Socializing music is hardly a new topic for the digital landscape. However, a tool in beta called Musicplayr, puts a new spin on how users enjoy their tunes by creating “unified listening,” as its founders Thorsten Luettger and Stefan Vosskoetter say. This service merges certain features of various music platforms like Spotify and Last.fm in efforts to allow users to make playlists from music scattered all over the Internet.

It’s simple: you can link any music you find on the Internet to playlists which can be private or public to be shared with other users. Musicplayr accepts links from platforms like YouTubeSoundCloudVimeo and DailyMotion, links from music blogs and MP3s uploaded by users.

According to Silicon Allee, all the music you gather is accessible from one place, and just hitting play will allow you to listen to a continuous stream of songs from a variety of platforms, with the ability to skip forward and back, pause and repeat. The other way to use Musicplayr is in discovery mode – by ‘following’ other users you can create a stream of new music straight to your computer as they link songs to their own playlists.

The advantage that Musicplayr has over other discovery platforms is that recommendations come directly from humans, not algorithms. And that means it’s curated by humans – you can choose which songs you share and which ones you don’t.

Why I’m Curious: My eclectic music taste piques my curiosity for a tool of this nature. I’ve spent hours making my own lists of various links I’d like to listen to before, and now Musicplayr does all the hard work for me. I also really believe there may be an opportunity for brands to leverage this for consumers, especially with the “follow” feature. Various brands, particularly in the entertainment sector, may use this platform to integrate within certain campaigns and artistically identify their brand by the links they share.

Self-Playing Piano Takes Requests Via Twitter

Meet Stanley, an interactive piano who takes song requests via tweets to @stanleypiano. Created for Seattle’s Capitol Hill Block Party, the interactive piano knows at least one song from each of the 100+ bands and DJs playing at the festival and can ‘learn’ others too. Stanford, a custom moderation tool, filters the requests and puts the songs into a queue.  Songs get called from a pre-loaded MIDI (musical instrument digital interface) and Stanley starts to play.
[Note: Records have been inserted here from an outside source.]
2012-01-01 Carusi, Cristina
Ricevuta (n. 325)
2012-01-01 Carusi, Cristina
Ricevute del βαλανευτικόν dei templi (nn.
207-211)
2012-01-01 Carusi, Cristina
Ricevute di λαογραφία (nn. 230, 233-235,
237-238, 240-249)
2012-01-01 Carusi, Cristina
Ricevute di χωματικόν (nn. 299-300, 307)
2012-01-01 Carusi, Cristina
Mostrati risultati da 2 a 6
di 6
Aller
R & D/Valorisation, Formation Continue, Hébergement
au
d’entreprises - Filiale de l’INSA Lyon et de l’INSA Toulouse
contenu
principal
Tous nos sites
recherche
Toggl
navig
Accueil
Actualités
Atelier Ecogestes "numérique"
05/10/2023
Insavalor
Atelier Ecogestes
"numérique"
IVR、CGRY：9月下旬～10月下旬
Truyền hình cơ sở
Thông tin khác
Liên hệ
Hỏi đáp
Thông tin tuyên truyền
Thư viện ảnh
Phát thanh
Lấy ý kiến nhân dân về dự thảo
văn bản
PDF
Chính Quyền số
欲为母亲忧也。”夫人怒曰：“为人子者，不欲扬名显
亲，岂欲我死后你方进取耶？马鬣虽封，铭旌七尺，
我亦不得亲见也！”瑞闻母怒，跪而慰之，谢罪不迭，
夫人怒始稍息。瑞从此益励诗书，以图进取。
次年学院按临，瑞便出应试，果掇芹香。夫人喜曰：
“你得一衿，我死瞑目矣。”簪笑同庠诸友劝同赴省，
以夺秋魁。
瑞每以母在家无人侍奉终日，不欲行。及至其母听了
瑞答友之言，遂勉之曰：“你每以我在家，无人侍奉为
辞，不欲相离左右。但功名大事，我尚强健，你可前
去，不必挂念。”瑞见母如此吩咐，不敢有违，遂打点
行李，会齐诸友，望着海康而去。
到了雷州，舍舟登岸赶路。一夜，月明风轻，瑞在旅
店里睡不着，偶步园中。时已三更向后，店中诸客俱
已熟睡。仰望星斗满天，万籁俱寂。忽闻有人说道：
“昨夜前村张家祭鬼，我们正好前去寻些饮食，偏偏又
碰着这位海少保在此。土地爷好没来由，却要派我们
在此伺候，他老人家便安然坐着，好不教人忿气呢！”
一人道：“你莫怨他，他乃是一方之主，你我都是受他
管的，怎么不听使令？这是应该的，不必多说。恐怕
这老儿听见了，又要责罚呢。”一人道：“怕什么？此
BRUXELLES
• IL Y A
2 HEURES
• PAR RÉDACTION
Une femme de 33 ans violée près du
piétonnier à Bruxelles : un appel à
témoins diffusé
The person who requested the song is notified automatically with an @reply when their song is next.

Why I’m Curious: We’ve seen brands from Nike to Mercedes-Benz use Twitter to provide a utility for consumers. But it’s nice to see a use of Twitter that instills a sense of joy and wonder for people. Music is clearly a universal entity with mass appeal, but I think brands could use other objects that we’ve been conditioned to experience in a particular way and reinvent the experience with user interaction.